Material for this exercise:
>>>
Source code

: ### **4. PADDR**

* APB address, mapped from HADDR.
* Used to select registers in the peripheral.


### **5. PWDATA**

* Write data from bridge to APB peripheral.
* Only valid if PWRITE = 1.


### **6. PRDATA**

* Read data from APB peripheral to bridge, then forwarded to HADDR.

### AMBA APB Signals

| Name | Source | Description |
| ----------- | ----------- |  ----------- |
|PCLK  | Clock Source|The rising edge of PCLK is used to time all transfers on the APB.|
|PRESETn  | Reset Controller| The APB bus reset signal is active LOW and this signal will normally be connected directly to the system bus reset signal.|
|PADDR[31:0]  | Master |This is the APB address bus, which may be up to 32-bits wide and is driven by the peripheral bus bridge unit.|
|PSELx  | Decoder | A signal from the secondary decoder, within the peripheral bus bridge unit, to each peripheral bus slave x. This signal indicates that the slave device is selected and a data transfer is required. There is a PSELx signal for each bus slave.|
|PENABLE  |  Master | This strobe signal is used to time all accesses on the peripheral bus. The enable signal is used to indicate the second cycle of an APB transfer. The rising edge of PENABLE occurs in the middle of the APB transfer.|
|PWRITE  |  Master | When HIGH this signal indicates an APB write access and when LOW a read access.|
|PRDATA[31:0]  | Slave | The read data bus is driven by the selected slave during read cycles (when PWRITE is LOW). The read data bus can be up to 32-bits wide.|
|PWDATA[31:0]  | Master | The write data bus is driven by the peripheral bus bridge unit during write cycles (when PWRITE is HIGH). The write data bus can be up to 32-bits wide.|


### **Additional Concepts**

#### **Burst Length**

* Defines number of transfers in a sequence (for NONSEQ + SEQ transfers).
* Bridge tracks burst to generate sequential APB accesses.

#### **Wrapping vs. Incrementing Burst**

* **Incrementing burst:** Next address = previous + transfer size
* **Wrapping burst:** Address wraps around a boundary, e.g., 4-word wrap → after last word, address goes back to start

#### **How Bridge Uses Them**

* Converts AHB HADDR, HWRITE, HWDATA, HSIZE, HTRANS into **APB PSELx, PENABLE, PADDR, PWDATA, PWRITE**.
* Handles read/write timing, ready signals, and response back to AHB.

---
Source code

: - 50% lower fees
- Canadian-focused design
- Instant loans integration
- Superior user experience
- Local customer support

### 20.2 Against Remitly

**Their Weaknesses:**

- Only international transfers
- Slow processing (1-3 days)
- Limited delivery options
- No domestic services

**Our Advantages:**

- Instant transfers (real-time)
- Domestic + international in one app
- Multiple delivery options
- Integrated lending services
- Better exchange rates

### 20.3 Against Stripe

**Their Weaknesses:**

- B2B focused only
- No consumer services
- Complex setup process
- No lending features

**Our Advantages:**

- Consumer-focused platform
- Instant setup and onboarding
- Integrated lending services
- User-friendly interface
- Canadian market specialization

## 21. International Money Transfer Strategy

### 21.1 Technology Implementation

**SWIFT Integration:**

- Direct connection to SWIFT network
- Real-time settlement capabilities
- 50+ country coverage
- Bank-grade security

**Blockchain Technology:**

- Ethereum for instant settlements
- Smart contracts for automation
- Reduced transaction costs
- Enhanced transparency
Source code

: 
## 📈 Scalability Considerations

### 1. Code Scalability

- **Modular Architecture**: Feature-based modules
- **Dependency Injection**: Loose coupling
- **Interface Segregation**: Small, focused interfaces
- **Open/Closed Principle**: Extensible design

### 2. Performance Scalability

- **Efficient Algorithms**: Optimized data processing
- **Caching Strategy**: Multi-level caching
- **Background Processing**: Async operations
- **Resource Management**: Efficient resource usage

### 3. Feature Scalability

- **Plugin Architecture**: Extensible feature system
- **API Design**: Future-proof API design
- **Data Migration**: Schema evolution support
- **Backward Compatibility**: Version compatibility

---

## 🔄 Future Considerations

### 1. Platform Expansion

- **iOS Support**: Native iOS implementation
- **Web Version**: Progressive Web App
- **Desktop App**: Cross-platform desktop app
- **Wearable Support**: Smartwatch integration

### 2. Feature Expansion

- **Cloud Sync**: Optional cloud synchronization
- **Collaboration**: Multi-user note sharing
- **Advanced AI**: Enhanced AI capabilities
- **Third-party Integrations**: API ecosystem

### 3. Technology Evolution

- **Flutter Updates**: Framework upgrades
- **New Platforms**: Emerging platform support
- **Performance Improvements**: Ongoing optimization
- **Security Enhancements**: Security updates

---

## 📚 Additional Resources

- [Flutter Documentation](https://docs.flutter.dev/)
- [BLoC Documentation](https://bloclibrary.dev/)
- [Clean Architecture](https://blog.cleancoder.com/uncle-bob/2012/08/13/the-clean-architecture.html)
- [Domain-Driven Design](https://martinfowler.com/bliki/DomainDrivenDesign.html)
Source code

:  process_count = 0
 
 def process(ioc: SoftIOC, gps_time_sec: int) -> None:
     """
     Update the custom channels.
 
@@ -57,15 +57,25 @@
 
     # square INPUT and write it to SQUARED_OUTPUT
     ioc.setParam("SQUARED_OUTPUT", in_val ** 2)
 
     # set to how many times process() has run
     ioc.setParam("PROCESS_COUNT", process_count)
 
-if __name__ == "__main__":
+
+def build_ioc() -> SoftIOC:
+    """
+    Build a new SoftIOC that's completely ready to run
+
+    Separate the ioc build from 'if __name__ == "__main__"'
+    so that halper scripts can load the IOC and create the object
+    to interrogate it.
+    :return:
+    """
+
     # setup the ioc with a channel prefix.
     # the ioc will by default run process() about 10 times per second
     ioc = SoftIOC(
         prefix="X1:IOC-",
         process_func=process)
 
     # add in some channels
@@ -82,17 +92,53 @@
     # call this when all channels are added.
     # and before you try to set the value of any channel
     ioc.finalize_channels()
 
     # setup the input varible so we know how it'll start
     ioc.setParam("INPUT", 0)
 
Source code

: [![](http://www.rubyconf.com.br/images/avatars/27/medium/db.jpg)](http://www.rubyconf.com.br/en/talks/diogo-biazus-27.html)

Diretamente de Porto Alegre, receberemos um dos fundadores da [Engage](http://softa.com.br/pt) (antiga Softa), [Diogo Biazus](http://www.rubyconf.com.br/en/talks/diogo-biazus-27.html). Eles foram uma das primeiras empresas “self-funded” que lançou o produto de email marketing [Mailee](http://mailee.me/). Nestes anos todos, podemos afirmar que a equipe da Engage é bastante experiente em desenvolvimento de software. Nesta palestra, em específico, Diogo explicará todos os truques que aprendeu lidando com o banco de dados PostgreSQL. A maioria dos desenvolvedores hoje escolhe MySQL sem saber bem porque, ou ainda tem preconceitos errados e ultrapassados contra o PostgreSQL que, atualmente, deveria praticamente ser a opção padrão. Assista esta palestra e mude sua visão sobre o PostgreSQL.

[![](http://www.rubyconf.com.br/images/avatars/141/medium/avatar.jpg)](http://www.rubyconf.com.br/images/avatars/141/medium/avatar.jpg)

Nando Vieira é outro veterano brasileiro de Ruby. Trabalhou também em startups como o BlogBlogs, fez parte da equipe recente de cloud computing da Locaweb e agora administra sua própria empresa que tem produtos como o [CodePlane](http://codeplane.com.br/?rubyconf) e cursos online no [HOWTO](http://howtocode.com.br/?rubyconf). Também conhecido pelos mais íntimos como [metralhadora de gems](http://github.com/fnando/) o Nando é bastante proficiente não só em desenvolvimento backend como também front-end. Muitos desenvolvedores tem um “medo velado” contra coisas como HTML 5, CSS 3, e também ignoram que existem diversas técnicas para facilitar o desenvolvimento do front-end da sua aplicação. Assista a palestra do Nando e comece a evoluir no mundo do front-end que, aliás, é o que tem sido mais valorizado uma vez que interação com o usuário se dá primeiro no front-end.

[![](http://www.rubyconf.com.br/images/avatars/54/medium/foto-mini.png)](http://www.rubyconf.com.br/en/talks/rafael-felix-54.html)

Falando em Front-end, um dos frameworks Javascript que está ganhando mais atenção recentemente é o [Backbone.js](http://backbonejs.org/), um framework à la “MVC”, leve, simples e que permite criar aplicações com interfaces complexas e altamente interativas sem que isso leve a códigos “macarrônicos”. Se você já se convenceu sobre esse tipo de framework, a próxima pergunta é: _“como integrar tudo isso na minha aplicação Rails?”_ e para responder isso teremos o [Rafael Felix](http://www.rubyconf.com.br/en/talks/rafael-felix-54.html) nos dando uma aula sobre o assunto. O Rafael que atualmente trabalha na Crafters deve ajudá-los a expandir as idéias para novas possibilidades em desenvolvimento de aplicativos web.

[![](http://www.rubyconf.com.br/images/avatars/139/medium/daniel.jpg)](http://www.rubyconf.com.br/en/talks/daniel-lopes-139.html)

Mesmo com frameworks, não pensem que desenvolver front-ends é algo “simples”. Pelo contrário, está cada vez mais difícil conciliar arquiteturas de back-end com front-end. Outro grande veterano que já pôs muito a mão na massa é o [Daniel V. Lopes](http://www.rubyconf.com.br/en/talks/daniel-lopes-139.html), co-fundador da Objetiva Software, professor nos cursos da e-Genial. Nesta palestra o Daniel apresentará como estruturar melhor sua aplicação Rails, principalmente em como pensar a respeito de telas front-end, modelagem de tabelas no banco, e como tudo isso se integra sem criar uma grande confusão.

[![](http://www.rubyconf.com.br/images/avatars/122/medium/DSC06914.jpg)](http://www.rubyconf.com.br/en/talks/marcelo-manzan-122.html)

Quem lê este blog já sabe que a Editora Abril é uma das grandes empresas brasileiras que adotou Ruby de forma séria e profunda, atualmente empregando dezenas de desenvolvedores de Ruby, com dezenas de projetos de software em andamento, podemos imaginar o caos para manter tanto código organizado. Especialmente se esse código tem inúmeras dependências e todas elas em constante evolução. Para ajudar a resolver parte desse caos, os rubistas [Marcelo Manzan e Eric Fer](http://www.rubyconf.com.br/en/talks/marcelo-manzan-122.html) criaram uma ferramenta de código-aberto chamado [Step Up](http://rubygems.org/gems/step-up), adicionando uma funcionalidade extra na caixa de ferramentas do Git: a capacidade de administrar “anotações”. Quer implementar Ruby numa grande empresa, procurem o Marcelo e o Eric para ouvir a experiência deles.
<<<
In the records above, find each line holding "Efficient" and copy it.

Exercise result:
- **Efficient Algorithms**: Optimized data processing
- **Resource Management**: Efficient resource usage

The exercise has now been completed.